• **INSTRUCTIONS TO FOLLOW**: The lines below that include "year" are to be found and copied.

Front-end code change data

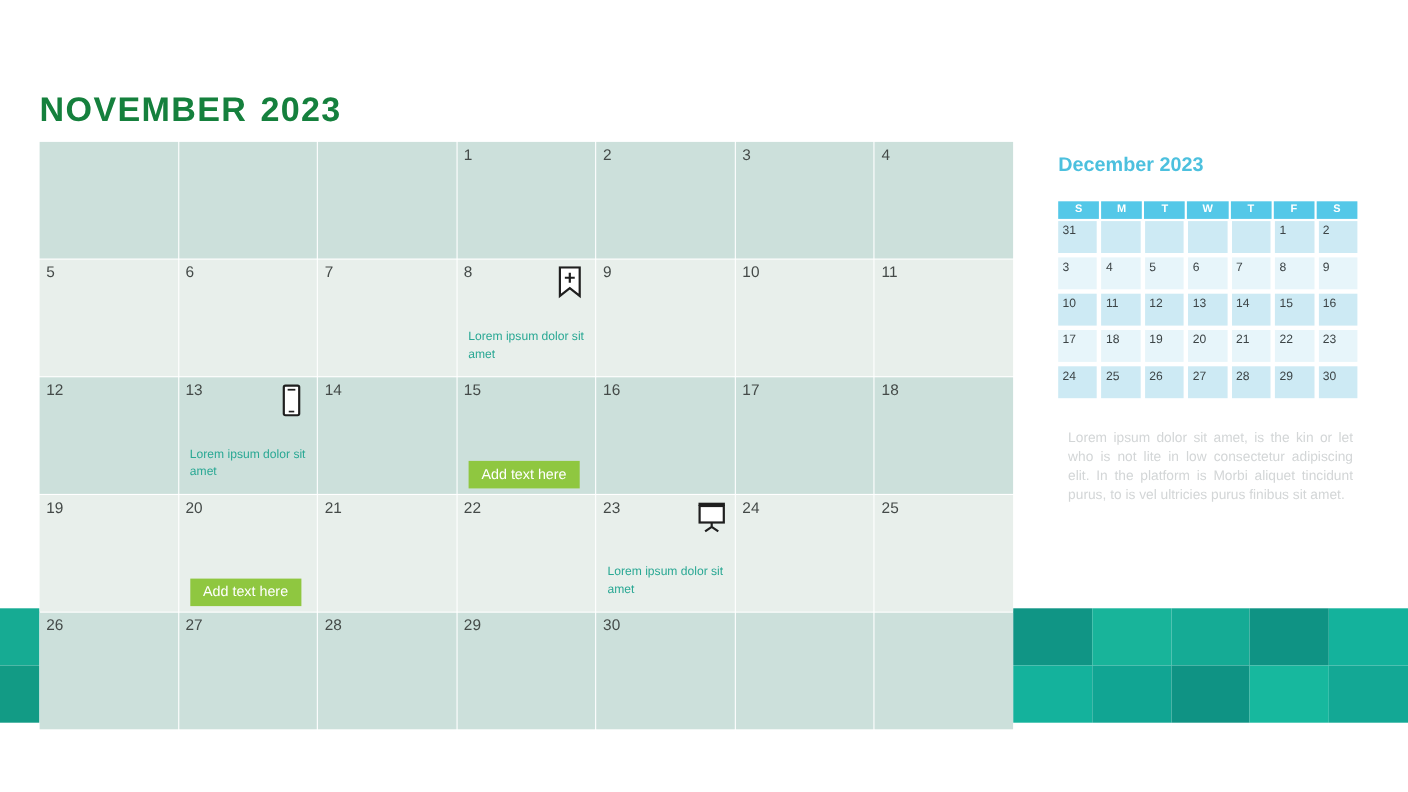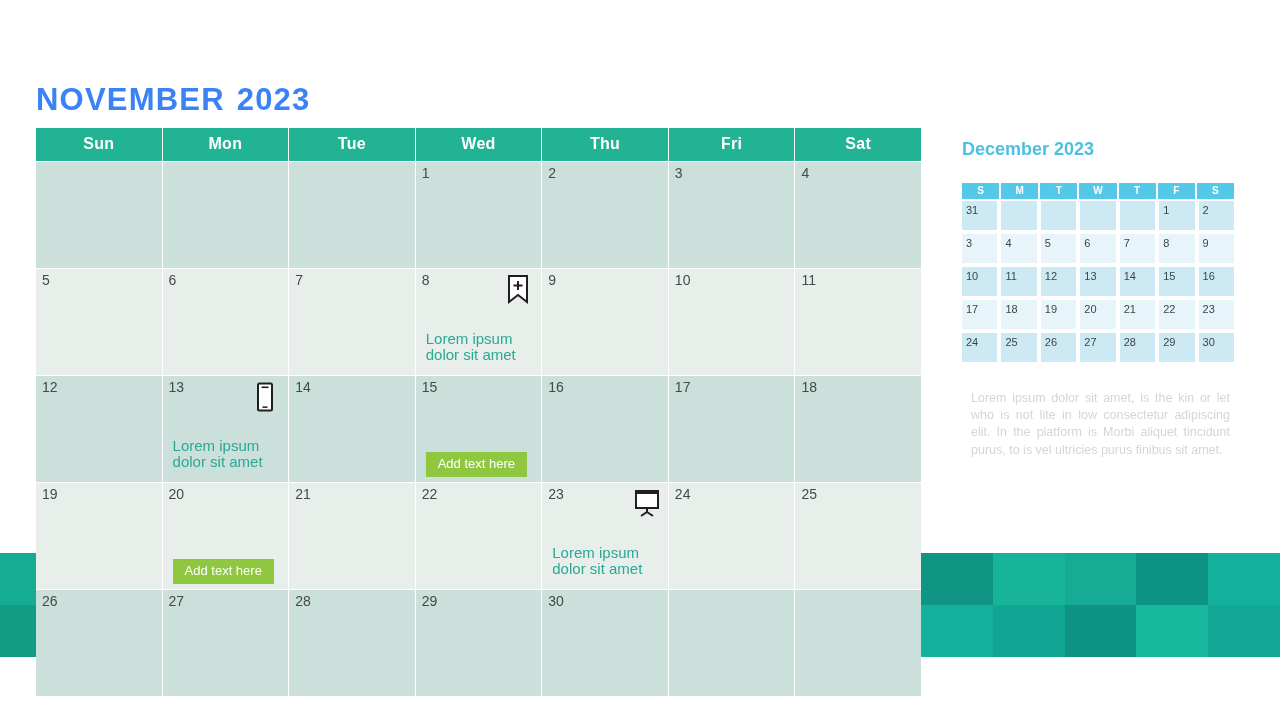--- a/index.html
+++ b/index.html
@@ -44,21 +44,21 @@
   .deco-right i { display: block; }
 
   
   .main-title {
     position: absolute;
     left: 36px;
     top: 82px;
     font-size: 31px;
     font-weight: bold;
     letter-spacing: 1.2px;
-    color: #3b82f6;
+    color: #15803d;
     white-space: nowrap;
   }
   .main-title .year { margin-left: 12px; }
 
   
   .cal {
     position: absolute;
     left: 36px;
     top: 128px;
     width: 885px;
@@ -101,21 +101,21 @@
     right: 10px;
     top: 6px;
     width: 26px;
     height: 30px;
   }
   .cell-note {
     position: absolute;
     left: 10px;
     right: 6px;
     top: 62px;
-    font-size: 15px;
+    font-size: 11px;
     line-height: 16px;
     color: #2aa894;
   }
   .cell-btn {
     position: absolute;
     left: 10px;
     top: 76px;
     background: #8fc740;
     color: #ffffff;
     font-size: 13px;
@@ -200,29 +200,20 @@
     <i style="background: rgb(15, 147, 132);"></i>
     <i style="background: rgb(23, 184, 158);"></i>
     <i style="background: rgb(19, 168, 149);"></i>
   </div>
 
 <div class="main-title">
   <span>NOVEMBER</span><span class="year">2023</span>
 </div>
 
 <div class="cal">
-  <div class="cal-head" id="cal-head">
-      <div>Sun</div>
-      <div>Mon</div>
-      <div>Tue</div>
-      <div>Wed</div>
-      <div>Thu</div>
-      <div>Fri</div>
-      <div>Sat</div>
-    </div>
   <div class="cal-body" id="cal-body">
       <div class="cell row-dark" style="background: rgb(204, 224, 219);">
         <div class="daynum"></div>
       </div>
       <div class="cell row-dark" style="background: rgb(204, 224, 219);">
         <div class="daynum"></div>
       </div>
       <div class="cell row-dark" style="background: rgb(204, 224, 219);">
         <div class="daynum"></div>
       </div>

• **TASK RESULT**:
   .main-title .year { margin-left: 12px; }
   <span>NOVEMBER</span><span class="year">2023</span>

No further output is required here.